Dados externos balizam negócios

SÃO PAULO, 27 de agosto de 2008 - Os agentes financeiros seguem monitorando o mercado externo, hoje, além da divulgação dos números sobre o mercado imobiliário e industrial dos Estados Unidos, estão previstos os estoques semanais do petróleo. Ontem, após a divulgação da ata do Comitê Federal de Mercado Aberto (Fomc), que apontou que o Federal Reserve (Fed, banco central norte-americano) pode elevar os juros, a moeda norte-americana reduziu a alta. Há pouco, a divisa era cotada a R$ 1,621 para compra e R$ 1,622 para venda, com queda de 0,67%.

"O ritmo de ajuste na taxa de juros e o tamanho do aperto vai depender das condições. Enquanto a atividade econômica estiver ruim o Fed não irá mexer nos juros", afirmou o economista-chefe do Banco Fator, José Francisco de Lima Gonçalves.

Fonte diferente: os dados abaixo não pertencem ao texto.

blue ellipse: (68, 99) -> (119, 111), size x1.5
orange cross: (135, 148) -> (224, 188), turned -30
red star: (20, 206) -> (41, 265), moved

A corretora NGO, continua com a convicção de que a taxa de câmbio deva retornar a R$ 1,60, proximamente, visto que em ambiente de juros elevados não é conveniente a estocagem de moeda americana, mas convive-se com muitos "receios", alguns procedentes e outros nem tanto, no entorno do crescimento do déficit das "transações correntes" e queda do superávit da balança comercial, e relega-se a plano secundário o fato do Brasil neste momento ter um quadro diferente, menos vulnerável, do que anos atrás, e que para que o déficit em "transações correntes" continue se ampliando, é imprescindível que a economia continue crescendo e, portanto, recebendo investimentos externos. "E se houver um aperto, hoje temos reservas para dar suporte e não precisaremos ir ao Fundo Monetário Internacional (FMI), como era a trajetória anterior", frisa os economistas da NGO.

No cena externa, foi divulgado o número de solicitações de empréstimos hipotecários que apresentou avanço de 0,5% na semana encerrada dia 22 de agosto, ante o mesmo período da semana anterior, já com ajustes sazonais realizados no período. O número passou de 419,3 pontos para 421,6 pontos.

Internamente, os dados de inflação são acompanhados de perto. Nesta manhã foi informado que o Índice de Preços ao Consumidor (IPC) medido pela Fundação Instituto de Pesquisas Econômicas (Fipe/USP) acelerou para 0,35% na terceira quadrissemana de agosto. Já o Índice Geral de Preços - Mercado (IGP-M) registrou deflação de 0,32% na terceira prévia de agosto.